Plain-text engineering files
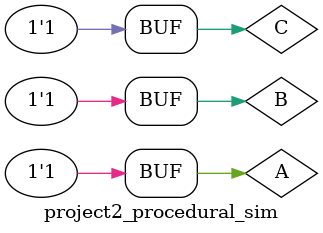
<source format=v>
`timescale 1ns / 1ps


module project2_procedural_sim(

    );
    
    reg A, B, C;
    wire F;
    project2_procedural UUT (A, B, C, F);
    initial begin
    A = 0; B = 0; C = 0; #100;
    A = 0; B = 0; C = 1; #100;
    A = 0; B = 1; C = 0; #100;
    A = 0; B = 1; C = 1; #100;
    A = 1; B = 0; C = 0; #100;
    A = 1; B = 0; C = 1; #100;
    A = 1; B = 1; C = 0; #100;
    A = 1; B = 1; C = 1; #100;
    end
endmodule

</source>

• **WHAT YOU HAVE TO DO**:
Each entry should be transcribed exactly as given, with pictures omitted.

• **TASK OUTPUT**:
<source format=v>
`timescale 1ns / 1ps


module project2_procedural_sim(

    );
    
    reg A, B, C;
    wire F;
    project2_procedural UUT (A, B, C, F);
    initial begin
    A = 0; B = 0; C = 0; #100;
    A = 0; B = 0; C = 1; #100;
    A = 0; B = 1; C = 0; #100;
    A = 0; B = 1; C = 1; #100;
    A = 1; B = 0; C = 0; #100;
    A = 1; B = 0; C = 1; #100;
    A = 1; B = 1; C = 0; #100;
    A = 1; B = 1; C = 1; #100;
    end
endmodule

</source>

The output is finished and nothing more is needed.